Funerali di “Seconda” 

Generalmente con un solo cavallo trainante, addobbi scarsi, solamente accennati, privi sull’animale. E il povero sacerdote che partiva a piedi dalla Parrocchia sino alla casa del defunto che poteva essere là al confine di Erbusco in aperta campagna, oppure dall’altra parte del paese, verso il cimitero del capoluogo.  Poveri cristi, li ricordo bene quando sotto il sole cocente dell’estate, vestiti con tonaca fino alle caviglie, calze e scarpe, e sotto il cappello tricorno un fazzolettone che arrivava sino alle orecchie perché il sudore era copioso e continuo.  Lui accanto, il chierichetto che teneva il secchiello dentro il quale l’aspersorio con acqua benedetta da aspergere sul corpo del defunto. 

E quando pioveva il don Berardi di quel tempo che ricordo con scarpe rotte, teneva tra le mani un ombrellone grande così per ripararsi. Ricordo bene, lettore, sempre a piedi, non è facile capire…  La gente che vedeva siffatta disparità ricordava un altro versetto, di tutt’altro significato e allora si mormorava: «Curom, curom, curom, lè pio tante le scarpe che consumom che ch’el che ciapom» (sono più le scarpe che consumiamo che quello che prendiamo).  Sia noto, si perché si sappia, l’unico prete che qualche volta si vedeva pedalare sulla strada si chiamava don Agostino Botti da Coccaglio. Eravamo negli anni ‘30. A quei tempi era inibito ai sacerdoti l’uso delle biciclette, salvo autorizzazione del parroco dove esercitava le sacre mansioni. Lui ebbe questa fortuna perché l’arciprete di Coccaglio, don Dossena, glielo permise. Di quest’ultimo sacerdote-poeta, per la storia locale lo ricordiamo perché autore di meravigliosi versi poetici in onore della Madonna di S. Stefano che ancora oggi cantiamo in quel Santuario.  Per tutti gli altri sacerdoti il periodo dilungò fin dopo la guerra, e ancor di più: fino al 1949.  Contemporaneamente, o quasi, arrivò straripante l’era dell’automobile.  E tutto cambiò in maniera travolgente.  Il resto è nella nostra vita attuale.  

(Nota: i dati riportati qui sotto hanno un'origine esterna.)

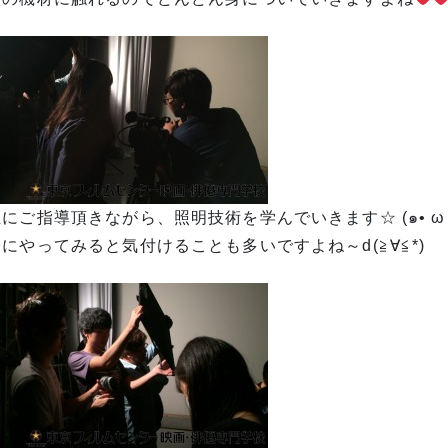
にご指導頂きながら、照明技術を学んでいきます☆ (๑• ω •๑
にやってみると気付けることも多いですよね～d(≧∀≦*)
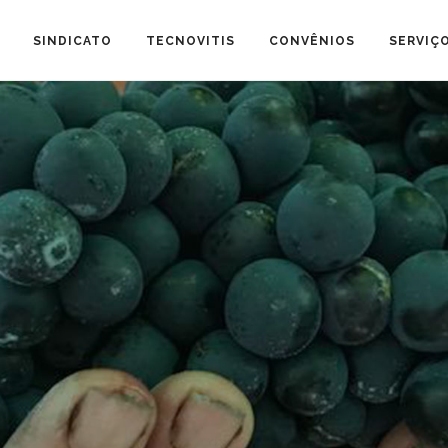
SINDICATO
TECNOVITIS
CONVÊNIOS
SERVIÇ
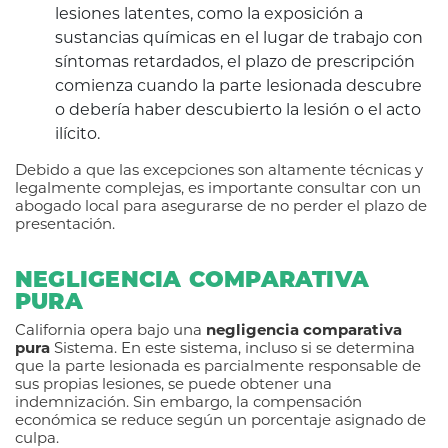
lesiones latentes, como la exposición a
sustancias químicas en el lugar de trabajo con
síntomas retardados, el plazo de prescripción
comienza cuando la parte lesionada descubre
o debería haber descubierto la lesión o el acto
ilícito.
Debido a que las excepciones son altamente técnicas y
legalmente complejas, es importante consultar con un
abogado local para asegurarse de no perder el plazo de
presentación.
NEGLIGENCIA COMPARATIVA
PURA
California opera bajo una
negligencia comparativa
pura
Sistema. En este sistema, incluso si se determina
que la parte lesionada es parcialmente responsable de
sus propias lesiones, se puede obtener una
indemnización. Sin embargo, la compensación
económica se reduce según un porcentaje asignado de
culpa.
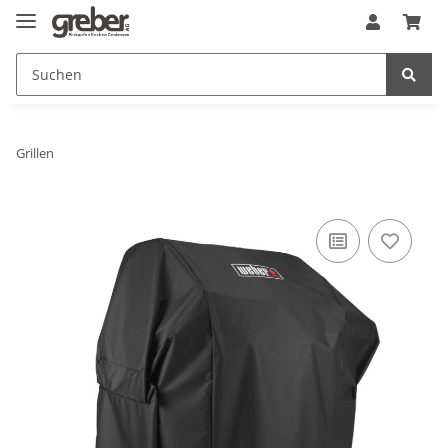
Grillen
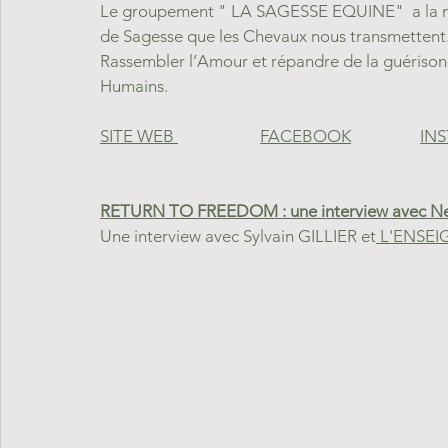
Le groupement " LA SAGESSE EQUINE"  a la mi
de Sagesse que les Chevaux nous transmettent.
Rassembler l’Amour et répandre de la guérison 
Humains. 
SITE WEB 	
FACEBOOK		
RETURN TO FREEDOM : une interview avec 
Une interview avec Sylvain GILLIER et
 L'ENSE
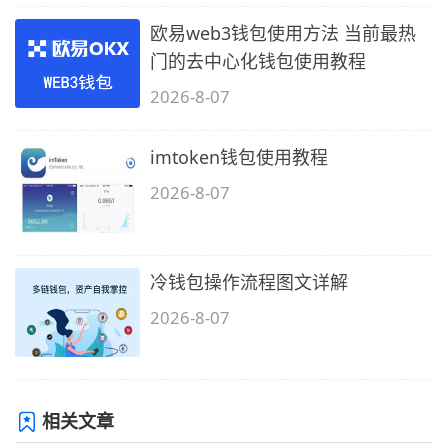
欧易web3钱包使用方法 当前最热
门的去中心化钱包使用教程
2026-8-07
imtoken钱包使用教程
2026-8-07
冷钱包操作流程图文详解
2026-8-07
相关文章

Funerali di “Terza o di povertà” 

Ossignore Iddio, manda un angelo, vedi che roba!  Celso sul carrozzone del tutto privo di addobbi; il cavallo che sembrava vergognarsi perché senza un qualcosa che lo coprisse, la minuscola bara fatta da 4 assi di abete dal color bianco, stridente col nero della mestizia funeraria.  E il sagrestano Siro Bertoni, a incontrare all’ingresso della chiesa il sacerdote povero cristo, la bara con chi la portava e le pochissime persone (a volte nessuna) che seguivano. Prima però era partito l’altro sagrestano, Bigio Piva, il quale spingendo un carrettino a mano era diretto alla volta del camposanto per portare paramenti utili al prete…  Sarebbe poi tornato tirando lo stesso veicolo.  Oh Signore Onnipotente, deh!  La tua bontà e misericordia per i poveri, per i semplici.  

Funerali dei bambini 

Per i “funeralini” qualcosa cambiava sul veicolo, perché addobbato di bianco e di bianco altri Festoni. E quando Celso era arrivato alla chiesa, ecco suonare in concerto le campane “dindin – dindon – dindan, significava allegrezza.  E la gente capiva ch’era morto un bimbo il quale, stante la sua purezza d’anima, era volato direttamente in Paradiso accompagnato festosamente dagli angeli.  

E lo stridio cinguettante delle numerose rondini, che veloci volteggiavano attorno la torre, superba nella sua struttura vetusta, sembra partecipare alla gioia celeste. E dentro il maniero, barbagianni, gufi, civette, rapaci notturni a brontolare a modo loro, perché disturbati nel riposo diurno. Li vedevo quando anche io salivo furtivamente quanto scriteriatamente fin lassù, presso le campane e i merli (quelli di pietra, naturalmente).  

Conclusione 

Sono arrivato alla fine, paziente lettore. Ho deciso di scrivere questo perché siamo ancora nella stagione del freddo e della tristezza. Dopo avere ricordato, la festività dei Santi e dei Defunti, ho ritenuto utile scrivere qualcosa perché in qual modo inerente, pensando soprattutto alla storicità dei fatti e, perché no, costumi.  L’occasione, me l’ha permessa il Celso Marini di Rovato al quale va il nostro grazie, seppur postumo.